During the printing process, is the material completely melted? Is any porosity present inside or on the surface?
The metal components printed with LMF (Laser Metal Fusion) technology generally have a rough surface but very high (close to 100%) densities, as the material is completely melted, not sintered.
What comes after the printing process?
The products manufactured with metal LMF technologies may be subjected to thermal treatment to relax any residual tension resulting from the process itself and to increase the mechanical properties (according to the material, various types of curing are possible, which may affect hardness, traction resistance and ductility).
The need to reduce surface roughness or satisfy very tight dimensional tolerance requires the use of different finishing technologies and surface re-finishing on the manufactured products. According to the material used, various kinds of machining technology (turning, milling), electrical discharge machining, polishing or electropolishing and surface coatings (PVD) may be used.
Can highly air-reactive materials be printed? What are the possible risks?
All materials are reactive to specific reagents, in various ways. That’s why the process inside the work chamber occurs always in the presence of an inert gas and the oxygen concentration is very low (under .3%).
In the event of highly reactive materials like aluminum and titanium alloys, the machines are fitted with oxygen level sensors that enable it to be reduced to under 100 parts per million (100ppm).
The risks related to the management of reactive materials are eliminated during the work process. To eliminate all hazards during equipment setups, the machines identified with the RM (reactive materials) mark have an opening with gloves that allow powder handling always in inert atmosphere, avoiding all contact between materials and the external environment.
Can precious and/or reflecting metals be printed? How can I minimize the use of these materials?

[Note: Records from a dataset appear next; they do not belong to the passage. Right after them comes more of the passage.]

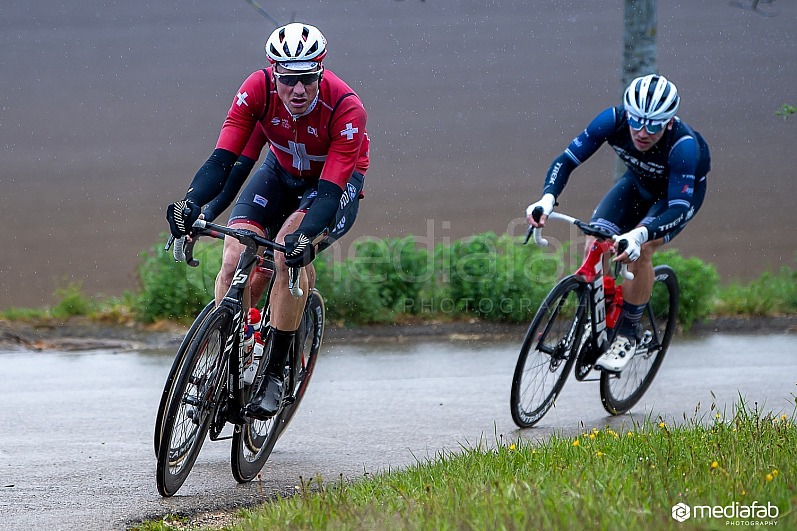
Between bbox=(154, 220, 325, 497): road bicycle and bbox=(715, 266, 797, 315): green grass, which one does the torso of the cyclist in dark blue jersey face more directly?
the road bicycle

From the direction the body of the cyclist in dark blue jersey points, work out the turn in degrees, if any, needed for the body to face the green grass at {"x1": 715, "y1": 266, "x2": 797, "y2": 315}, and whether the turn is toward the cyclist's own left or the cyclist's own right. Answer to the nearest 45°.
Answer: approximately 135° to the cyclist's own right

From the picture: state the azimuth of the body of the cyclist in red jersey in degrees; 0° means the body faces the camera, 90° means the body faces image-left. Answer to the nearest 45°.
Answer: approximately 45°

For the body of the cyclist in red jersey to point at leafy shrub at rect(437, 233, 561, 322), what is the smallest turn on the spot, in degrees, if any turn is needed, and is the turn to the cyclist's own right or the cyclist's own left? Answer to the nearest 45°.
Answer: approximately 180°

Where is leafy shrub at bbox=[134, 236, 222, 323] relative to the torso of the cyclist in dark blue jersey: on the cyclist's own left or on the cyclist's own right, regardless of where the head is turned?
on the cyclist's own right

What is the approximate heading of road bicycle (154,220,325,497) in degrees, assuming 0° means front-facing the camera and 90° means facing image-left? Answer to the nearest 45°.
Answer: approximately 45°
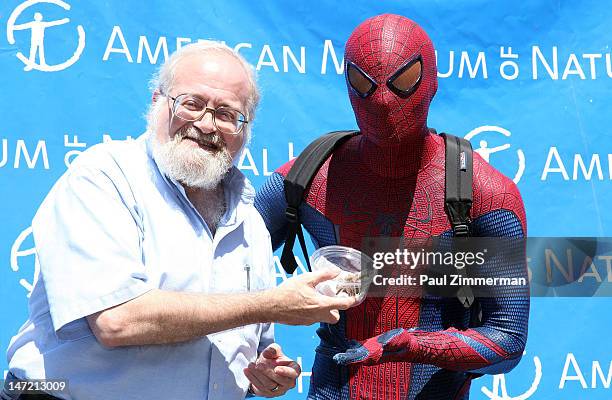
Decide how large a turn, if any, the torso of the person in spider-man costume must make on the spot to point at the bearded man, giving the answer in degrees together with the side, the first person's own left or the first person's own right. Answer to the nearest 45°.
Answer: approximately 45° to the first person's own right

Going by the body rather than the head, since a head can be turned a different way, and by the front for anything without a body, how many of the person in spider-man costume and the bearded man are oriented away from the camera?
0

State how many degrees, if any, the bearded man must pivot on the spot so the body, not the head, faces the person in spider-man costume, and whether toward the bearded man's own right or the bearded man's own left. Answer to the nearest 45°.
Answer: approximately 90° to the bearded man's own left

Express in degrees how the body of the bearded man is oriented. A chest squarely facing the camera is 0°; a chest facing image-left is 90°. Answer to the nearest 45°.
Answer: approximately 315°
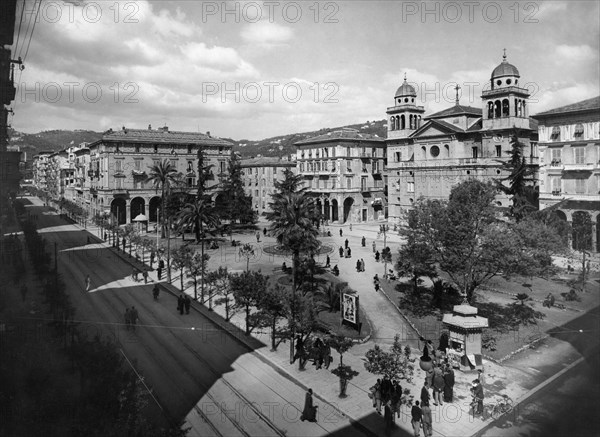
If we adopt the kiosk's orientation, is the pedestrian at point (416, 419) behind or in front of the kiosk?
in front

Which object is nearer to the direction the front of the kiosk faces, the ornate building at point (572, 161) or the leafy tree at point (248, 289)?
the leafy tree

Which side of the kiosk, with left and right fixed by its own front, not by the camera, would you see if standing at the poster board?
right

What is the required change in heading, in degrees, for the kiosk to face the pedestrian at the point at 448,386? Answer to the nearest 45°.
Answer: approximately 45° to its left

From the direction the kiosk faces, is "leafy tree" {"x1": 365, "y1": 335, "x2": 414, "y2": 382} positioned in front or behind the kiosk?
in front

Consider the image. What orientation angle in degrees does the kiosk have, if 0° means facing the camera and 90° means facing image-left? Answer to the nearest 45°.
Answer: approximately 45°

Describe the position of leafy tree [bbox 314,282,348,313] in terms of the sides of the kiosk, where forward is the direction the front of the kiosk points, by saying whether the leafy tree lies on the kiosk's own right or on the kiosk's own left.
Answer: on the kiosk's own right

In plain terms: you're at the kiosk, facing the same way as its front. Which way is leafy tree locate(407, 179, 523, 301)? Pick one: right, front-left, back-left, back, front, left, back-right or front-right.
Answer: back-right

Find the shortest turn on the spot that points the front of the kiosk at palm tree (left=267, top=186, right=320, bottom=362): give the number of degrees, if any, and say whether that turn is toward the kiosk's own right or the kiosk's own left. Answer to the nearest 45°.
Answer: approximately 90° to the kiosk's own right

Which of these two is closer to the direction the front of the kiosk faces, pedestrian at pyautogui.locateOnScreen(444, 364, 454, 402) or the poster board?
the pedestrian

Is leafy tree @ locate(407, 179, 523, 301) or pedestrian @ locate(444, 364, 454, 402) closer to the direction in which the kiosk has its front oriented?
the pedestrian

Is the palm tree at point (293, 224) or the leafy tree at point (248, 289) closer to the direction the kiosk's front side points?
the leafy tree

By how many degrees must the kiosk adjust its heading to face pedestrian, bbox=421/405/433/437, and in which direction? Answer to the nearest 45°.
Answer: approximately 45° to its left

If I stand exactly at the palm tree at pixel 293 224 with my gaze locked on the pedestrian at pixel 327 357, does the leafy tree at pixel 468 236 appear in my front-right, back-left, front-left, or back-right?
front-left
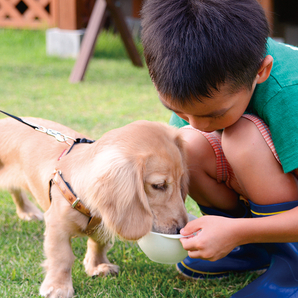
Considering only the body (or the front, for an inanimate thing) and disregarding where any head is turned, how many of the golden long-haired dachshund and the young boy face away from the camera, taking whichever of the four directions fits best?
0

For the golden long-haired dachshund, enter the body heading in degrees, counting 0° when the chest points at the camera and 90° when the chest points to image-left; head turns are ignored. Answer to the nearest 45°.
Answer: approximately 315°

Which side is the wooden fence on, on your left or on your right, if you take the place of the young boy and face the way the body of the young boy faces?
on your right

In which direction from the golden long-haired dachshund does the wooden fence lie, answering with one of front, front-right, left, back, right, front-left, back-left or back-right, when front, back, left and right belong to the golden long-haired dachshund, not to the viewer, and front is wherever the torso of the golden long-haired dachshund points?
back-left

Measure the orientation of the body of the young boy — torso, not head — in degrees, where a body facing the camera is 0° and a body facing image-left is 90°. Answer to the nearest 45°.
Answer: approximately 45°

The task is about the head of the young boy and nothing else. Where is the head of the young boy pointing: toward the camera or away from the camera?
toward the camera
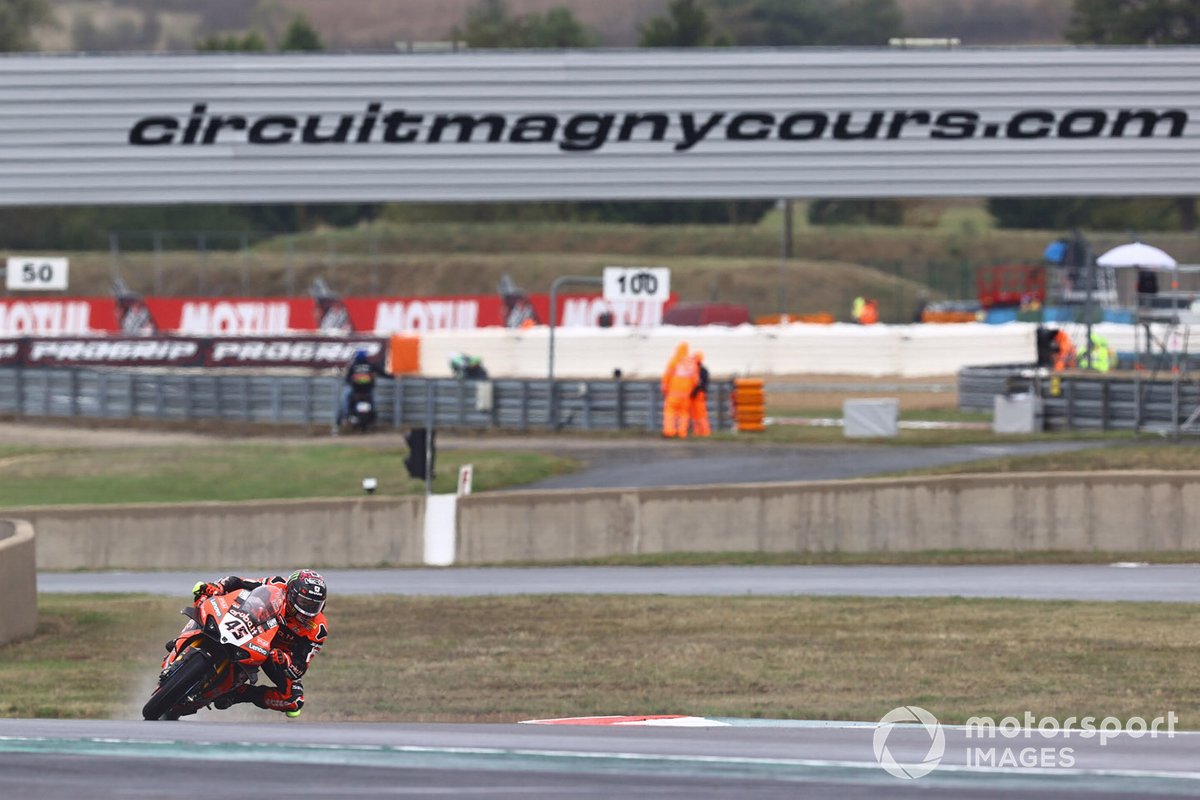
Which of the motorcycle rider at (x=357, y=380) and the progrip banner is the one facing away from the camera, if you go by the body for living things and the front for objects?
the motorcycle rider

Precious metals are particularly reflective at typical infrared laser wavelengths of 1047 nm. Some MYSYNT100 machine setups, identified with the PM (precious metal) marking, use a laser spot with a reduced 30 µm diameter to increase the energy density at the same laser power.
These machines are also distinguished by a kit of interchangeable cylinders to change the work field from Ø100 mm to 63.5 mm and 34 mm
Can I use new alloys or standard alloys from other suppliers?
Can powder be reused? What tools will I need?
In the MYSINT100, unmelted powder can be removed around the piece to take the component directly in the machine, moving all the powder to be sifted to the recovery cylinder and using external laboratory equipment to sift the powders.
EVEMET 200 allows the removal of powder not melted during the process in the work chamber. The gloves on the work chamber door allow operators to work in inert atmosphere and the optional extractor fan ensures the complete removal in inert atmosphere of the powder inside the chamber.
MYSINT300 comes with a complete range of peripheral devices that allow any unsolidified powder around the piece to be removed, extracted and sifted in automatic or semiautomatic external work stations, eliminating all contact between operators and powder.